- TASK BRIEF:
Please print out the entries below unchanged and skip the images.

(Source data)
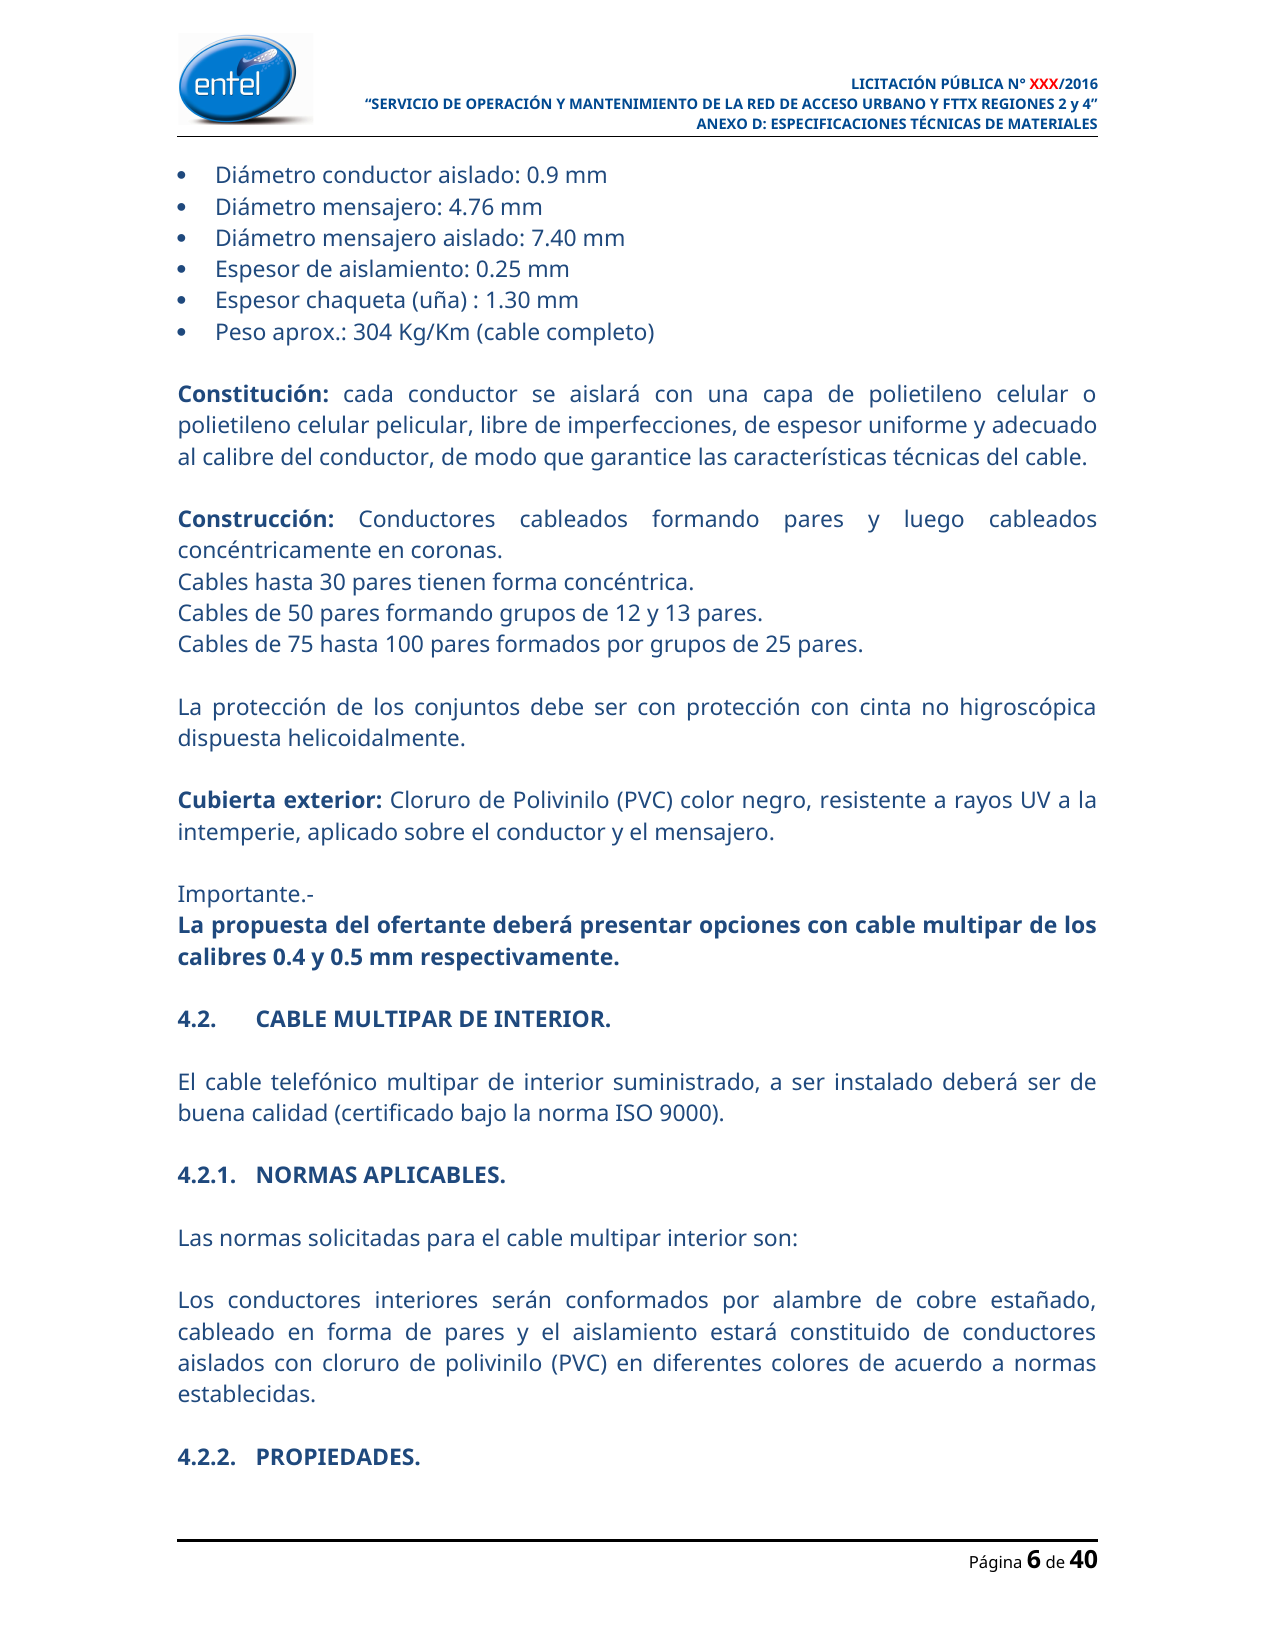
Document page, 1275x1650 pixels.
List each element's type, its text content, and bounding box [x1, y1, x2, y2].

list Espesor de aislamiento: 0.25 mm [177, 253, 1098, 284]
text El cable telefónico multipar de interior suministrado, a ser instalado deberá ser de buena calidad (certificado bajo la norma ISO 9000). [177, 1066, 1098, 1128]
picture [178, 33, 314, 125]
subtitle PROPIEDADES. [177, 1441, 1098, 1472]
list Diámetro conductor aislado: 0.9 mm [177, 159, 1098, 191]
subtitle NORMAS APLICABLES. [177, 1159, 1098, 1191]
list Diámetro mensajero aislado: 7.40 mm [177, 222, 1098, 253]
subtitle CABLE MULTIPAR DE INTERIOR. [177, 1003, 1098, 1034]
text Cubierta exterior: Cloruro de Polivinilo (PVC) color negro, resistente a rayos UV a la intemperie, aplicado sobre el conductor y el mensajero. [177, 784, 1098, 847]
text Cables de 75 hasta 100 pares formados por grupos de 25 pares. [177, 628, 1098, 659]
list Espesor chaqueta (uña) : 1.30 mm [177, 284, 1098, 316]
text Construcción: Conductores cableados formando pares y luego cableados concéntricamente en coronas. [177, 503, 1098, 566]
text Cables hasta 30 pares tienen forma concéntrica. [177, 566, 1098, 597]
text Los conductores interiores serán conformados por alambre de cobre estañado, cableado en forma de pares y el aislamiento estará constituido de conductores aislados con cloruro de polivinilo (PVC) en diferentes colores de acuerdo a normas establecidas. [177, 1284, 1098, 1409]
list Peso aprox.: 304 Kg/Km (cable completo) [177, 316, 1098, 347]
list Diámetro mensajero: 4.76 mm [177, 191, 1098, 222]
text Cables de 50 pares formando grupos de 12 y 13 pares. [177, 597, 1098, 628]
text Las normas solicitadas para el cable multipar interior son: [177, 1222, 1098, 1253]
text Importante.- [177, 878, 1098, 909]
text La protección de los conjuntos debe ser con protección con cinta no higroscópica dispuesta helicoidalmente. [177, 691, 1098, 753]
text La propuesta del ofertante deberá presentar opciones con cable multipar de los calibres 0.4 y 0.5 mm respectivamente. [177, 909, 1098, 972]
text Constitución: cada conductor se aislará con una capa de polietileno celular o polietileno celular pelicular, libre de imperfecciones, de espesor uniforme y adecuado al calibre del conductor, de modo que garantice las características técnicas del cable. [177, 378, 1098, 472]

- RESPONSE:
Document page, 1275x1650 pixels.
List each element's type, its text content, and bounding box [x1, y1, x2, y2].

list Espesor de aislamiento: 0.25 mm [177, 253, 1098, 284]
text El cable telefónico multipar de interior suministrado, a ser instalado deberá ser de buena calidad (certificado bajo la norma ISO 9000). [177, 1066, 1098, 1128]
picture [178, 33, 314, 125]
subtitle PROPIEDADES. [177, 1441, 1098, 1472]
list Diámetro conductor aislado: 0.9 mm [177, 159, 1098, 191]
subtitle NORMAS APLICABLES. [177, 1159, 1098, 1191]
list Diámetro mensajero aislado: 7.40 mm [177, 222, 1098, 253]
subtitle CABLE MULTIPAR DE INTERIOR. [177, 1003, 1098, 1034]
text Cubierta exterior: Cloruro de Polivinilo (PVC) color negro, resistente a rayos UV a la intemperie, aplicado sobre el conductor y el mensajero. [177, 784, 1098, 847]
text Cables de 75 hasta 100 pares formados por grupos de 25 pares. [177, 628, 1098, 659]
list Espesor chaqueta (uña) : 1.30 mm [177, 284, 1098, 316]
text Construcción: Conductores cableados formando pares y luego cableados concéntricamente en coronas. [177, 503, 1098, 566]
text Cables hasta 30 pares tienen forma concéntrica. [177, 566, 1098, 597]
text Los conductores interiores serán conformados por alambre de cobre estañado, cableado en forma de pares y el aislamiento estará constituido de conductores aislados con cloruro de polivinilo (PVC) en diferentes colores de acuerdo a normas establecidas. [177, 1284, 1098, 1409]
list Peso aprox.: 304 Kg/Km (cable completo) [177, 316, 1098, 347]
list Diámetro mensajero: 4.76 mm [177, 191, 1098, 222]
text Cables de 50 pares formando grupos de 12 y 13 pares. [177, 597, 1098, 628]
text Las normas solicitadas para el cable multipar interior son: [177, 1222, 1098, 1253]
text Importante.- [177, 878, 1098, 909]
text La protección de los conjuntos debe ser con protección con cinta no higroscópica dispuesta helicoidalmente. [177, 691, 1098, 753]
text La propuesta del ofertante deberá presentar opciones con cable multipar de los calibres 0.4 y 0.5 mm respectivamente. [177, 909, 1098, 972]
text Constitución: cada conductor se aislará con una capa de polietileno celular o polietileno celular pelicular, libre de imperfecciones, de espesor uniforme y adecuado al calibre del conductor, de modo que garantice las características técnicas del cable. [177, 378, 1098, 472]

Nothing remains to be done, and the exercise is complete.